Right-wing outlet GB News picked up the story the next day, wrongly saying that the game “warns children they’ll be treated like terrorists for questioning mass migration.”
That was “outright misinformation,” Bergamini said, underlining that the game said children would only be referred to anti-extremist programs if they became involved in illegal activity, not for their opinion on an issue. Still, with that fuel and the perception of a British government-funded game policing teenagers’ political opinions, the Amelia meme spread like wildfire.
“I think I’m in love with Amelia,” one X user posted alongside a screenshot of the game, garnering more than 5 million views. One X community group called “for the Based, the Phenomenon that is, Amelia,” had more than 11,000 members as of Thursday. Elon Musk retweeted an Amelia meme last week and, by last weekend, there were two Amelia cryptocurrency “meme coins,” according to CoinGecko.

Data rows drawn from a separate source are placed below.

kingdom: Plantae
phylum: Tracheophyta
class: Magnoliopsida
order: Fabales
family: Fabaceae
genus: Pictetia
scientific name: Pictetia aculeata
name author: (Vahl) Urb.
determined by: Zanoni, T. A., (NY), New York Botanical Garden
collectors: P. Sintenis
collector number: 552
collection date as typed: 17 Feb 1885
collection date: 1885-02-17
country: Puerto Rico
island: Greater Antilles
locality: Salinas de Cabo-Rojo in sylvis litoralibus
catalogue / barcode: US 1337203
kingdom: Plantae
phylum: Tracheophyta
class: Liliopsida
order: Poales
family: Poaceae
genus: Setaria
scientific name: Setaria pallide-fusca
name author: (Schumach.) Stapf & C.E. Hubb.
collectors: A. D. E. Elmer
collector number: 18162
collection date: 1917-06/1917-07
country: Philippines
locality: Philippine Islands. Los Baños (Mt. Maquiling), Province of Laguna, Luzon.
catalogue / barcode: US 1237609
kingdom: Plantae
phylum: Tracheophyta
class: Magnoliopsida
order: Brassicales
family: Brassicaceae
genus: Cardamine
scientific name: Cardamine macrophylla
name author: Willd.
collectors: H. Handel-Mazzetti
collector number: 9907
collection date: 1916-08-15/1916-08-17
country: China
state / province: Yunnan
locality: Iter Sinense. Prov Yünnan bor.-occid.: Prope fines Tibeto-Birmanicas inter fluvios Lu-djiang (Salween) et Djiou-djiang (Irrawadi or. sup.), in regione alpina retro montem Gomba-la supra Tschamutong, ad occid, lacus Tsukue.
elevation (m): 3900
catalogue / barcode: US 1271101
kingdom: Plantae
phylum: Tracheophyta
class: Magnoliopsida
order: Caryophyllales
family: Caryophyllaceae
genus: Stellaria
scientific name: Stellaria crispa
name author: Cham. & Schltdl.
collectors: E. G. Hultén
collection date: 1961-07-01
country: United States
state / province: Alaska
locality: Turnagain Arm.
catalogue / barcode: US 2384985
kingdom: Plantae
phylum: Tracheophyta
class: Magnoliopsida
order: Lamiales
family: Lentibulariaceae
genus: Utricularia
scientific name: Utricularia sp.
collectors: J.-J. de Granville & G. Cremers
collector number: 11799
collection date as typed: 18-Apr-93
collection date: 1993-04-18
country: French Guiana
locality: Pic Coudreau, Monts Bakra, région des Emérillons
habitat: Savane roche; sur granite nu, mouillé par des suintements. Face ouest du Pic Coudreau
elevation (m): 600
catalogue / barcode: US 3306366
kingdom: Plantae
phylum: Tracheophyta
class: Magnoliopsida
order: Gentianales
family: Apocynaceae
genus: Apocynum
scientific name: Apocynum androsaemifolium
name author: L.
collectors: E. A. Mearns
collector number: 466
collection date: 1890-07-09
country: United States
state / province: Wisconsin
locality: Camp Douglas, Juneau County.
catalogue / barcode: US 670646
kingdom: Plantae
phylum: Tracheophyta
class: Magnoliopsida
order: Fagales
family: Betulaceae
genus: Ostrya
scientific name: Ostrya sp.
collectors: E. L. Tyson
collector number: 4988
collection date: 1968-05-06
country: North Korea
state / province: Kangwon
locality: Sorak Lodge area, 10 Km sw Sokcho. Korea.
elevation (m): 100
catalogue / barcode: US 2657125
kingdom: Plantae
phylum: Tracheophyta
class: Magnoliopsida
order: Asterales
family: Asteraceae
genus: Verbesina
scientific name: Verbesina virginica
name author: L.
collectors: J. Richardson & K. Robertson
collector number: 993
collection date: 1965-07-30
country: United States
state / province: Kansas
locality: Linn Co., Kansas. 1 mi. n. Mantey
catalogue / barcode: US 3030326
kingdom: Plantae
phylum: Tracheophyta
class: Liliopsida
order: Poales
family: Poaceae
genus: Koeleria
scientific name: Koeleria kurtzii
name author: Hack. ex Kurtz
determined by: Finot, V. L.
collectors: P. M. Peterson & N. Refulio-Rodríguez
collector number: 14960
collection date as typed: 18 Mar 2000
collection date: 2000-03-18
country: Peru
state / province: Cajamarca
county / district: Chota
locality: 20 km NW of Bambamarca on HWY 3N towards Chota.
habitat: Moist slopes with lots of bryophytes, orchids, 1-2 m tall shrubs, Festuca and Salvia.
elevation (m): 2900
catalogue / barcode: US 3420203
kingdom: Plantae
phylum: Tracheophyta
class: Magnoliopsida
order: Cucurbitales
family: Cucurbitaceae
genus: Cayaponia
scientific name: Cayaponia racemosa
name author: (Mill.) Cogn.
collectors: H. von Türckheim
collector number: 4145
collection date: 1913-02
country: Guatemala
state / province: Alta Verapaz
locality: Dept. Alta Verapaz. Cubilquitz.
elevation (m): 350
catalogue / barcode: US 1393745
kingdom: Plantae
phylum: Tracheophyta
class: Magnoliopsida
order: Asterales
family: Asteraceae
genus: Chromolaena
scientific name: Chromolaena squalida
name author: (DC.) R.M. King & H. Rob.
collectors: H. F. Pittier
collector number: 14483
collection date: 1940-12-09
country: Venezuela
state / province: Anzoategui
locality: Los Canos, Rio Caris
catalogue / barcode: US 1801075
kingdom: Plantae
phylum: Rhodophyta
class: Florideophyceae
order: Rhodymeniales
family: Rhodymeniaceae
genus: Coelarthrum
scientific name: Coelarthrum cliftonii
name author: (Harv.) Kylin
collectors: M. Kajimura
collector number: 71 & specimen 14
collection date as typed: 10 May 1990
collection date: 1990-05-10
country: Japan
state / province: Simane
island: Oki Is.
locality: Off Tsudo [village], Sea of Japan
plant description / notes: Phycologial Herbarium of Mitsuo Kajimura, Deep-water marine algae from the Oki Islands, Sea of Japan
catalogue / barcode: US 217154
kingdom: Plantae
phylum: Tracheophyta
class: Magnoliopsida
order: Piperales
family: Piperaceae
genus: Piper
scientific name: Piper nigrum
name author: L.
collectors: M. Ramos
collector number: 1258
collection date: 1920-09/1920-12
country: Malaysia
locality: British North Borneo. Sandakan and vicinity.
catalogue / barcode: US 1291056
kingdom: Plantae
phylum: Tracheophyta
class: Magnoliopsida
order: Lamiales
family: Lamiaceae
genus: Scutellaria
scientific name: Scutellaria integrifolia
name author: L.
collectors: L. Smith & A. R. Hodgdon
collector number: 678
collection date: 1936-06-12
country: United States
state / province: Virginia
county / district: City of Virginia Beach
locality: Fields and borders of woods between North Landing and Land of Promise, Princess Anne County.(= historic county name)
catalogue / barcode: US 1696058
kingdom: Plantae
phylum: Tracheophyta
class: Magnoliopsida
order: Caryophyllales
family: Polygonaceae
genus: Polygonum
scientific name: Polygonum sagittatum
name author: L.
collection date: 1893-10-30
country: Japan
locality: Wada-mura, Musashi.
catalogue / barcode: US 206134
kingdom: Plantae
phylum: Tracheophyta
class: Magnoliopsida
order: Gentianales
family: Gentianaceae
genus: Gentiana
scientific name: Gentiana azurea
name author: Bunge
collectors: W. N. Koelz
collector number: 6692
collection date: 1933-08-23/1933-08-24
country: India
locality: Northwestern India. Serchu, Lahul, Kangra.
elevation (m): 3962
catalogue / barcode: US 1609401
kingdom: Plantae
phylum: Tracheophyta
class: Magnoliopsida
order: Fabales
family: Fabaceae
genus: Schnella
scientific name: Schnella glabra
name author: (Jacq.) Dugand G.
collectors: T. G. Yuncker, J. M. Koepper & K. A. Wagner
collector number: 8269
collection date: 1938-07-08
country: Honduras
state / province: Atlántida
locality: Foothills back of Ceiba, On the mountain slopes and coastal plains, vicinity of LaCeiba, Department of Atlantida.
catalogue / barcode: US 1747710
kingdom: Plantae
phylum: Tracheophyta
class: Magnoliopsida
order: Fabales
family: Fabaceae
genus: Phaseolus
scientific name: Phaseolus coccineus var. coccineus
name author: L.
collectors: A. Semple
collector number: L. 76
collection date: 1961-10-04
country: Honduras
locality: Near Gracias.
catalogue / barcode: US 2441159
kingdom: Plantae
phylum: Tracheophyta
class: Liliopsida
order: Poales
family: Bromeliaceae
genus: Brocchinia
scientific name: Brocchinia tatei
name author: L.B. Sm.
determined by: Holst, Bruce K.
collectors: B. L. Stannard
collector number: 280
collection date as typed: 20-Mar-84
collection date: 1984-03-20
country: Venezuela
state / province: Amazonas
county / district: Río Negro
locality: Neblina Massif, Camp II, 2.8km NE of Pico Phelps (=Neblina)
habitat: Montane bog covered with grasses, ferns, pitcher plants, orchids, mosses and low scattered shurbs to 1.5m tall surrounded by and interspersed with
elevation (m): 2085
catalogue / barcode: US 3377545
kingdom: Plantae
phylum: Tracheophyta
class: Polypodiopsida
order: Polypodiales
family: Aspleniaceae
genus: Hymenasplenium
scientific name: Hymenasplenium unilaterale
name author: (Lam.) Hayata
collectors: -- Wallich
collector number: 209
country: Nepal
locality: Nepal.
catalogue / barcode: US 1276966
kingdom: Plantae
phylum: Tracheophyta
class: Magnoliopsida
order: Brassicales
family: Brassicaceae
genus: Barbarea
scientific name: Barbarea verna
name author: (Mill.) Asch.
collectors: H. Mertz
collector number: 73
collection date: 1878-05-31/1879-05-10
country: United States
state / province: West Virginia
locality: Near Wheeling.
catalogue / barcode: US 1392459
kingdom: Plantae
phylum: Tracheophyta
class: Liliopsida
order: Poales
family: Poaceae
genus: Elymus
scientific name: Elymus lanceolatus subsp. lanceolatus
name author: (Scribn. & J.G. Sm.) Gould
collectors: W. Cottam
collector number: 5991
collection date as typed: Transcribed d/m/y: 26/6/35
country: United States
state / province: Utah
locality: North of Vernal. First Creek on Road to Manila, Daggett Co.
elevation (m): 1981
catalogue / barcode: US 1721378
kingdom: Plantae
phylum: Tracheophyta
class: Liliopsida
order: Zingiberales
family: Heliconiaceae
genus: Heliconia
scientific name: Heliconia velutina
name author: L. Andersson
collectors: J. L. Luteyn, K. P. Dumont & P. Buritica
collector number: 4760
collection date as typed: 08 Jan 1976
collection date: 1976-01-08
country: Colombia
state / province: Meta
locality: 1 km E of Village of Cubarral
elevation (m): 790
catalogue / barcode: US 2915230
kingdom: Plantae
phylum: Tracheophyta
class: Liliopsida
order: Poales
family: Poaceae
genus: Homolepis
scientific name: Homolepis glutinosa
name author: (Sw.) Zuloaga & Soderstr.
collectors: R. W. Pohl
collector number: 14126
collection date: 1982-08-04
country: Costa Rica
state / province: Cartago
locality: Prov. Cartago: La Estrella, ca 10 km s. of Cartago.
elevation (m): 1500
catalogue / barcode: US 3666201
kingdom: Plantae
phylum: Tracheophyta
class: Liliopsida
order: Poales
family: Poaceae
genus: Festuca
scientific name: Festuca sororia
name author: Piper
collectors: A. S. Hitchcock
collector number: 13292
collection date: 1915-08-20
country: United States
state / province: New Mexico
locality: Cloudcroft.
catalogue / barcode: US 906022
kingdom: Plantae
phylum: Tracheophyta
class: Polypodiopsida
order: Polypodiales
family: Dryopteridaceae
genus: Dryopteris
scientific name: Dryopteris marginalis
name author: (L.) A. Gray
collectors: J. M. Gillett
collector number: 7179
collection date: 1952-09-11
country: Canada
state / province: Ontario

Memes, which operate as a sort of coded language, imbued with different layers of meaning depending on how much context the viewer has, have become integral to any political discourse. And those that connote hate speech have a “degree of plausible deniability,” noted Venkataramakrishnan, because they can be defended as “just a joke.”
As AI allows people to churn out content almost instantaneously, these memes and images can spread quickly both inside the country in which they originated – the UK in Amelia’s case – and internationally.
Flooding the internet with content like this, which aligns with their world view, “really helps” the far right, said Callum Hood, head of research at the Center for Countering Digital Hate, a nonprofit based in Britain and the United States.
User-generated videos featuring Amelia soon adopted references to other far-right memes beloved internationally. In one AI-generated video, she holds out two pills and urges “Charlie” to take the “purple pill,” referencing the far -right’s insistence it is “red-pilled” and the famous scene in “The Matrix” where Keanu Reeves’ character, Neo, chooses between taking the blue pill, which will keep him in blissful ignorance, or the red pill, which will reveal an uncomfortable, enlightened reality.
In another AI-generated video, posted on X, she stands alongside US President Donald Trump as the poster calls on Americans to “repost if you support Amelia and want Britain to remain British – ethically, culturally, religiously.”
CNN has contacted X for comment.
Though Amelia is a particularly viral example, using AI to generate content was already a popular pastime for the online right in Britain. It allows them to “fabricate support from empathetic, trustworthy-looking British characters,” as well as simply generate images “they want to place in people’s minds,” Hood told CNN.
He cites one example where a Facebook page “churning out images of trustworthy-looking British pensioners or veterans talking about their concerns about immigration” was run from Sri Lanka, according to the platform’s own transparency information.
And without tech companies clearly labeling such content as AI, it becomes difficult for people to distinguish between real images and AI ones, Hood added, especially if they aren’t already in on the joke.
“Our research indicates that there seems to be a significant number of people who treat these images as credible… Particularly where there’s an effort to make this stuff look believable, you will find comments that seem to suggest the users responding thinking that’s a real person.”